I would like to prove that for all $N\geq 1$ we have,
$$\mathcal{P}(N) = \left(\frac{2N}{2N+1}\right)^{\frac{2N+1}{2N+2}}\left(\frac{2}{1}\right)^{\frac{1}{2N+2}} < 1.$$
Some basic simulations and worked out examples convince me that this inequality indeed holds true. I have tried to solve this problem by induction. Clearly, for $N=1$ we have,
$$\mathcal{P}(1) = \left(\frac{2}{3}\right)^{\tfrac{3}{4}}\cdot\left(\frac{2}{1}\right)^{\tfrac{1}{4}} \approx 0.8774 < 1.$$
Now assume the inequality holds for $N$, then for $N+1$ we have,
\begin{align}
\mathcal{P}(N+1) &=\left(\frac{2N+2}{2N+3}\right)^{\tfrac{2N+3}{2N+4}}\cdot\left(\frac{2}{1}\right)^{\tfrac{1}{2N+4}} \\
&= \left(\left(\frac{2N}{2N+1}\right)\left(\frac{2N+1}{2N}\cdot\frac{2N+2}{2N+3}\right)\right)^{\left(\frac{2N+1}{2N+2}\right)\left(\frac{2N+2}{2N+1}\cdot\frac{2N+3}{2N+4}\right)}\cdot\left(\frac{2}{1}\right)^{\frac{1}{2N+2}\frac{2N+2}{2N+4}}\\[1em]

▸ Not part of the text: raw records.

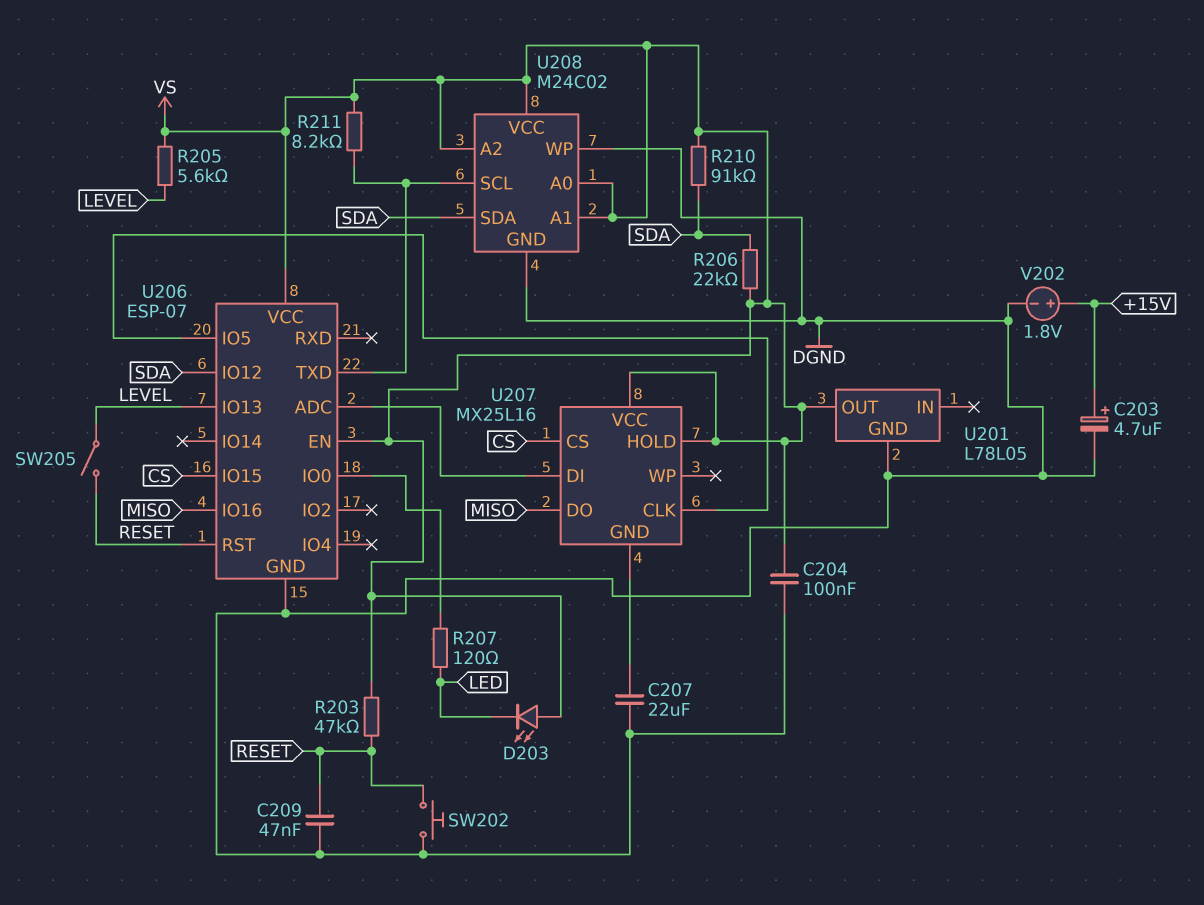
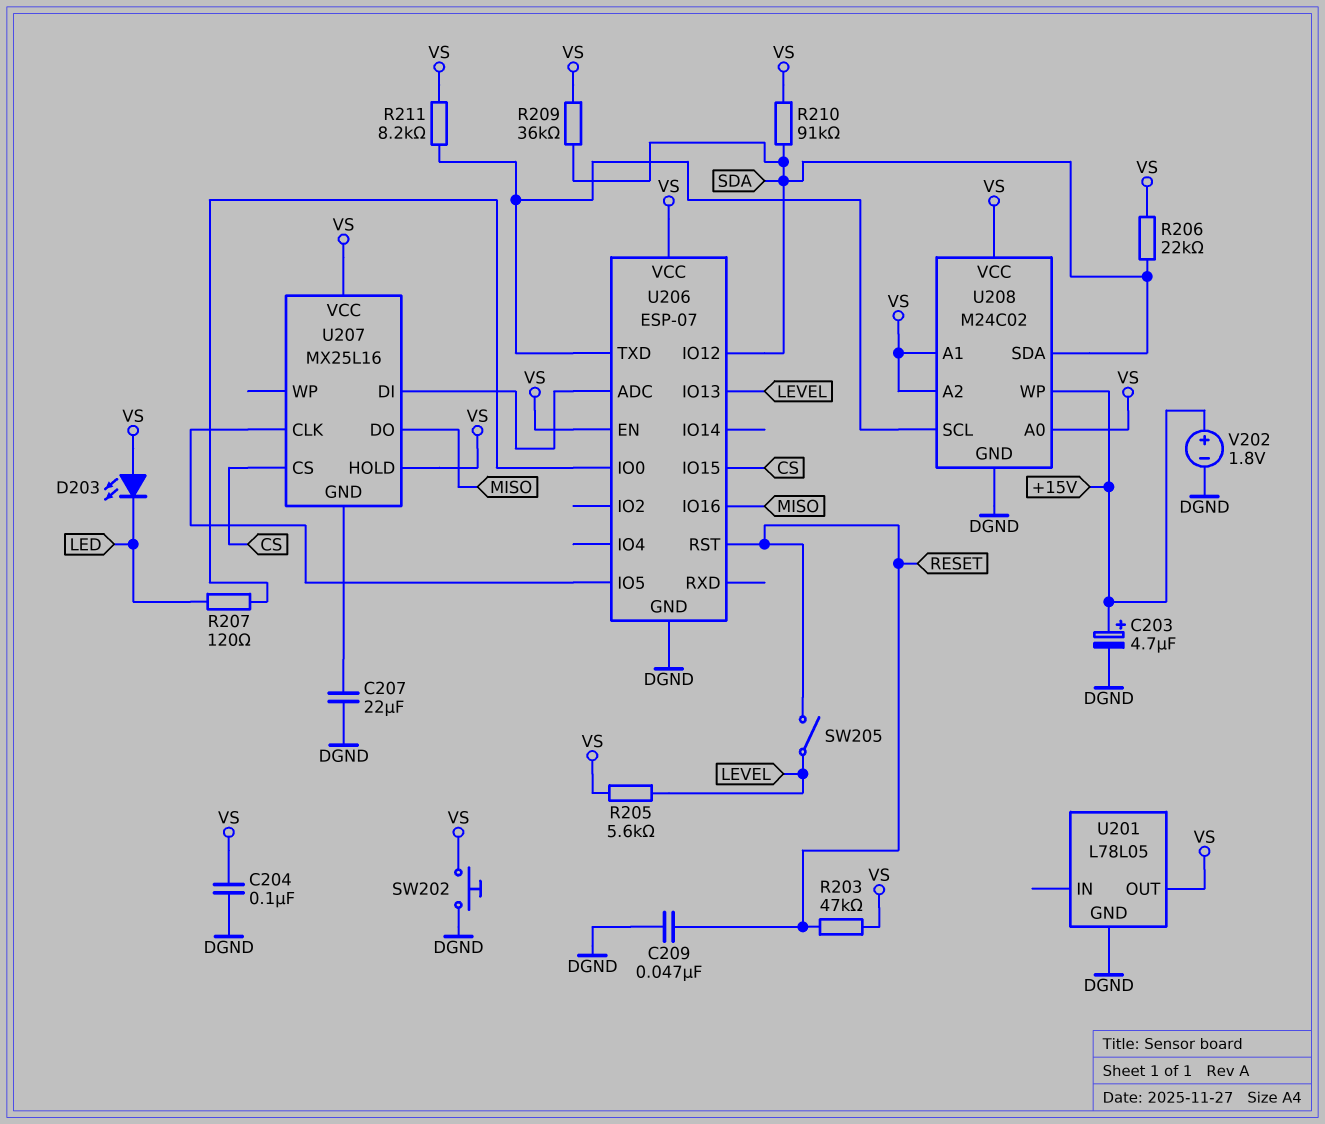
R209: none -> 36k (SDA, VS)
SW202: button (DGND, RESET) -> button (DGND, VS)
U208 pin WP: DGND -> +15V

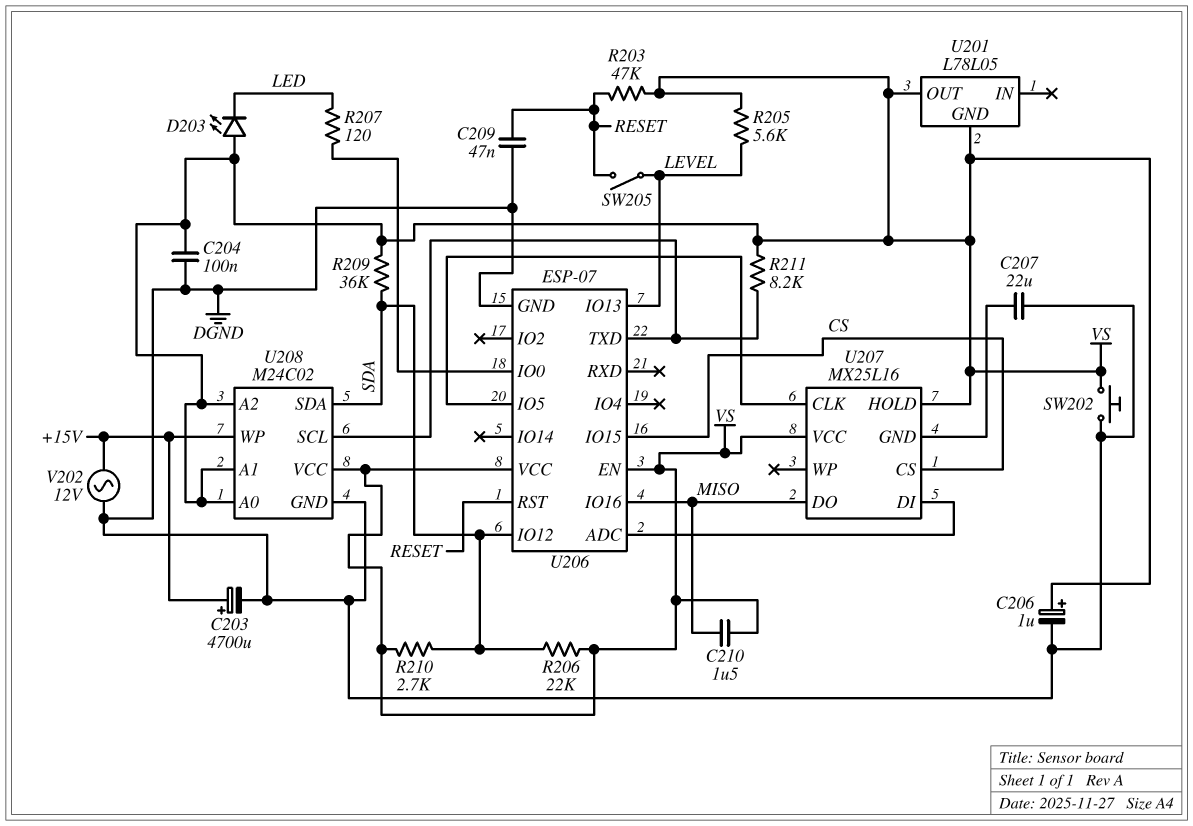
C203: 4.7uF (plus +15V, minus DGND) -> 4700uF (plus +15V, minus DGND)
C206: none -> 1uF (plus VS, minus DGND)
C210: none -> 1.5uF (MISO, VS)
R210: 91k (SDA, VS) -> 2.7k (SDA, VS)
U201 pin GND: DGND -> VS
V202: 1.8V (plus +15V, minus DGND) -> AC 12V (+15V, DGND)

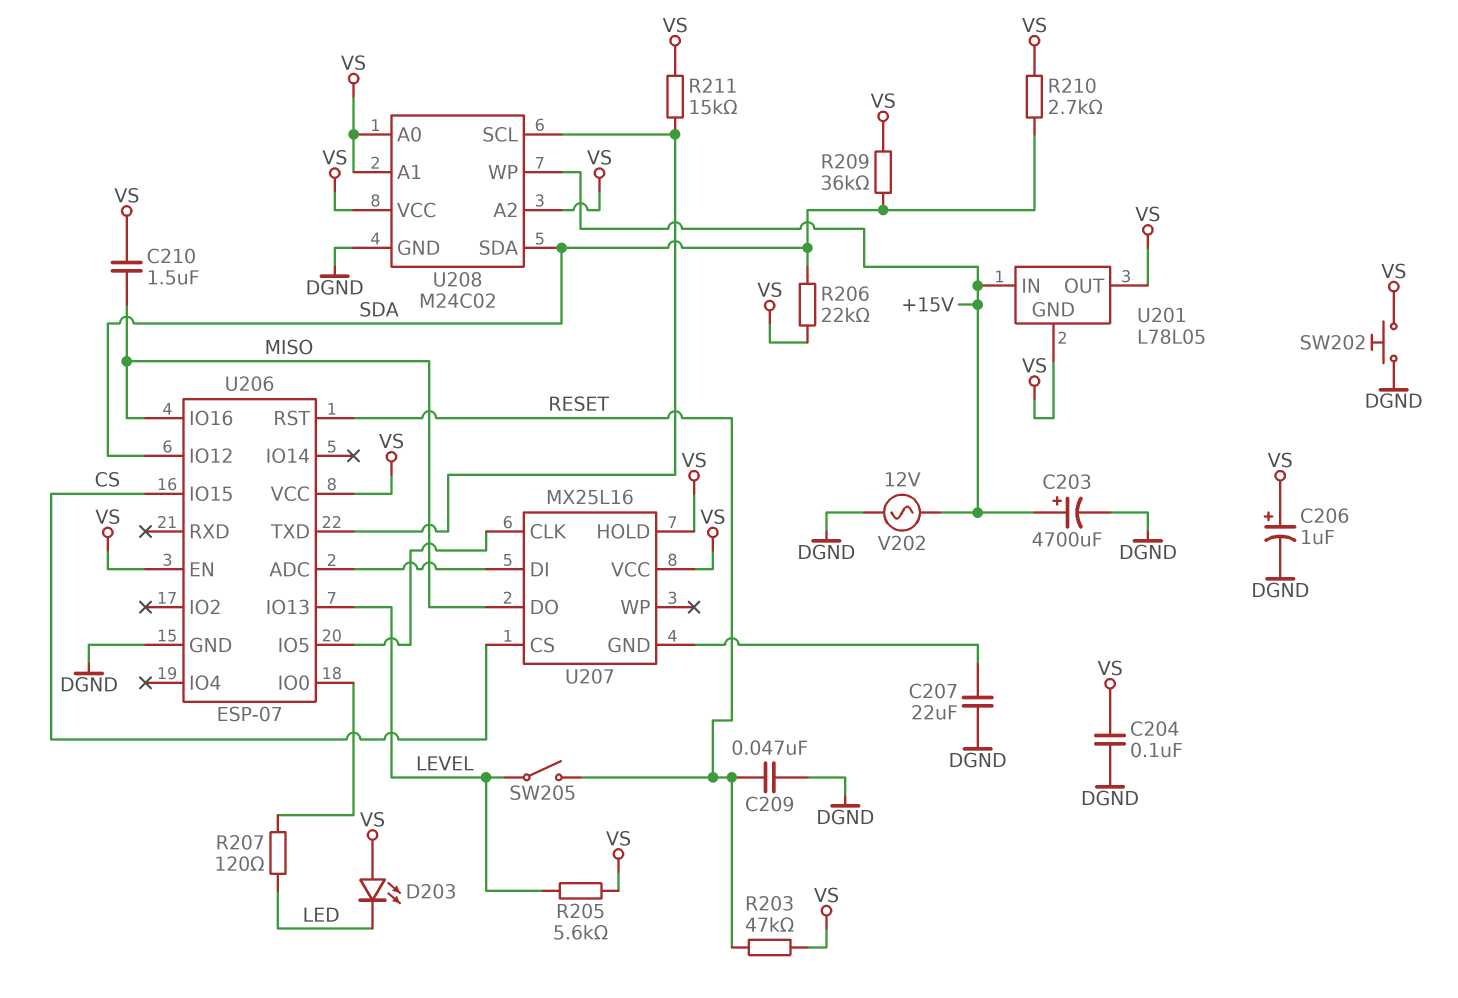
R211: 8.2k (U206/TXD, VS) -> 15k (U206/TXD, VS)
U201 pin IN: none -> +15V

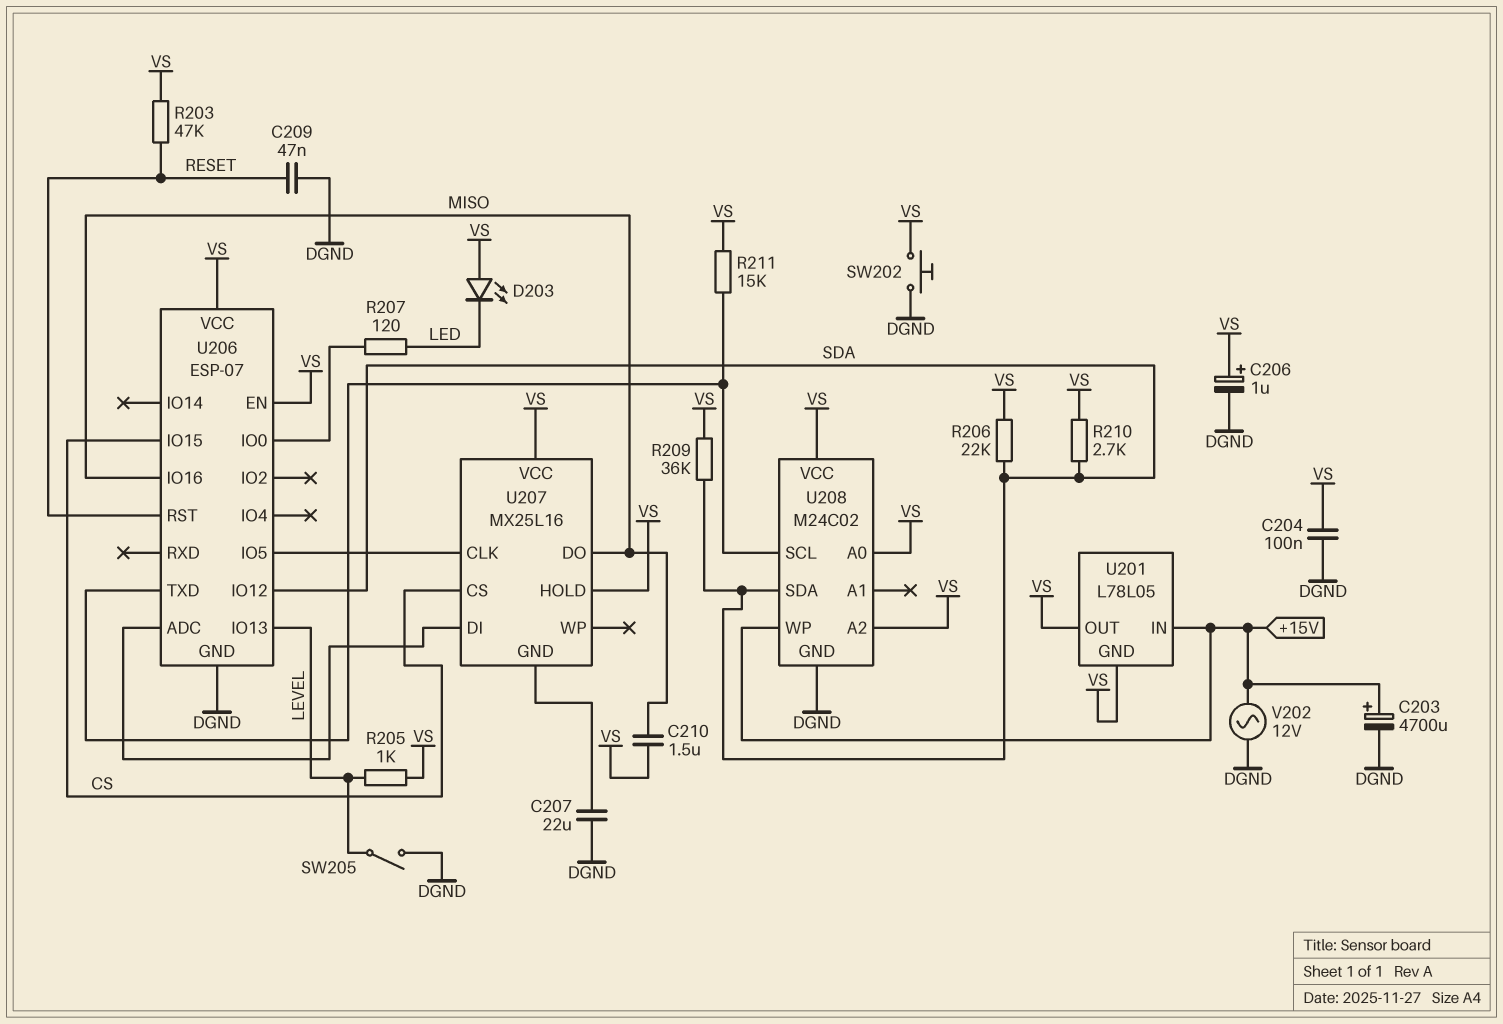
R205: 5.6k (LEVEL, VS) -> 1k (LEVEL, VS)
SW205: switch (LEVEL, RESET) -> switch (DGND, LEVEL)
U208 pin A1: VS -> none

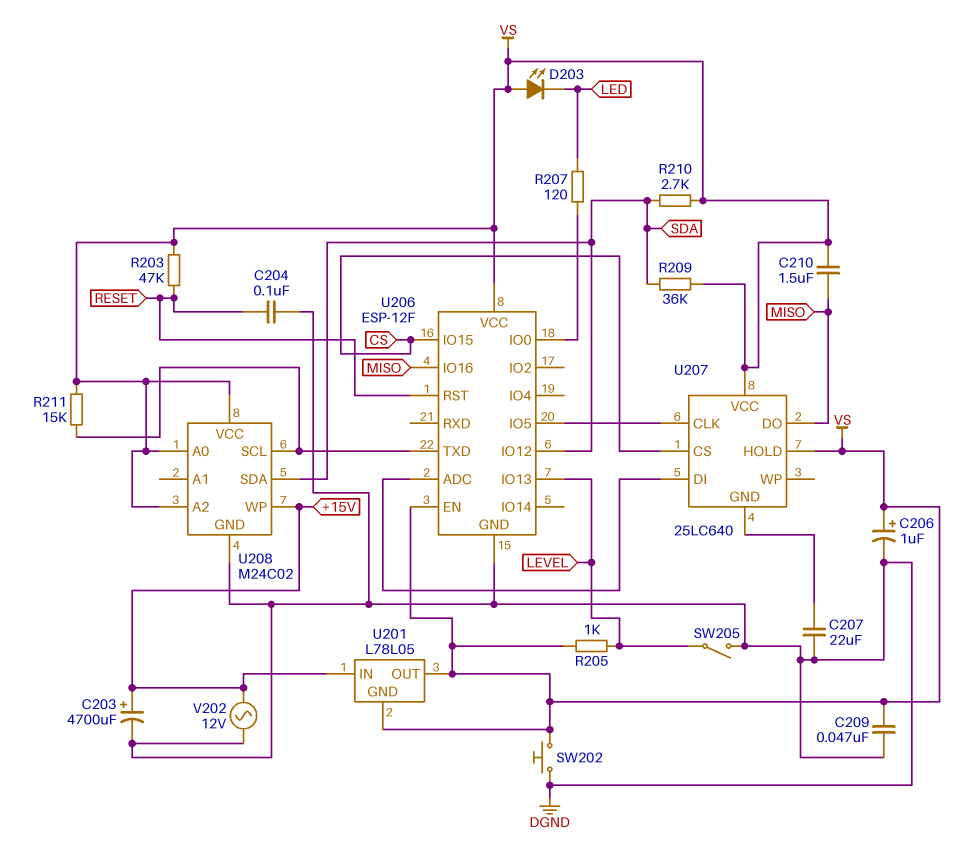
C204: 100nF (DGND, VS) -> 100nF (DGND, RESET)
C209: 47nF (DGND, RESET) -> 47nF (DGND, VS)
R206: 22k (SDA, VS) -> none
U206: ESP-07 -> ESP-12F
U207: MX25L16 -> 25LC640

&= \left(\frac{2N+2}{2N+3}\right)^{\left(\frac{2N+1}{2N+2}\right)\left(1 + \frac{1}{2(N+1/2)(N+2)}\right)}\cdot\left(\frac{2}{1}\right)^{\frac{1}{2N+2}\left(1 – \frac{1}{N+2}\right)}\left(\frac{2N+1}{2N}\cdot\frac{2N+2}{2N+3}\right)^{\frac{2N+3}{2N+4}}\\
&= \small\left(\frac{2N+2}{2N+3}\right)^{\left(\frac{2N+1}{2N+2}\right)}\cdot\left(\frac{2}{1}\right)^{\frac{1}{2N+2}}\cdot \left(\frac{2N+2}{2N+3}\right)^{\frac{1}{2(N+1/2)(N+2)}}\left(\frac{1}{2}\right)^{\frac{1}{N+2}} \left(\frac{2N+1}{2N}\cdot\frac{2N+2}{2N+3}\right)^{\frac{2N+3}{2N+4}}\\
&= \mathcal{P}(N) \cdot \left(\frac{2N+2}{2N+3}\right)^{\frac{1}{2(N+1/2)(N+2)}}\cdot\left(\frac{1}{2}\right)^{\frac{1}{N+2}} \cdot\left(\frac{2N+1}{2N}\cdot\frac{2N+2}{2N+3}\right)^{\frac{2N+3}{2N+4}}
\end{align}
Now from here we know that the first three terms are all smaller than 1 ($\mathcal{P}(N) < 1$ by induction hypothesis). However the last term is larger than one. For the proof by induction to work out, we need that this last term cancels against,
$$\left(\frac{2N+2}{2N+3}\right)^{\frac{1}{2(N+1/2)(N+2)}}\cdot\left(\frac{1}{2}\right)^{\frac{1}{N+2}}.$$ But I do not see how it does. Any help is greatly appreciated.
Best Answer
We have $$ (\mathcal{P}(N))^{2N + 2} = \left( {\frac{{2N}}{{2N + 1}}} \right)^{2N + 1} 2 = \frac{1}{{\left( {1 + \frac{1}{{2N}}} \right)^{2N} }}\frac{2}{{1 + \frac{1}{{2N}}}} < \frac{4}{9} \cdot 2 < 1, $$ since $ {\left( {1 + \frac{1}{n}} \right)^n } $ is increasing monotonically to $e$.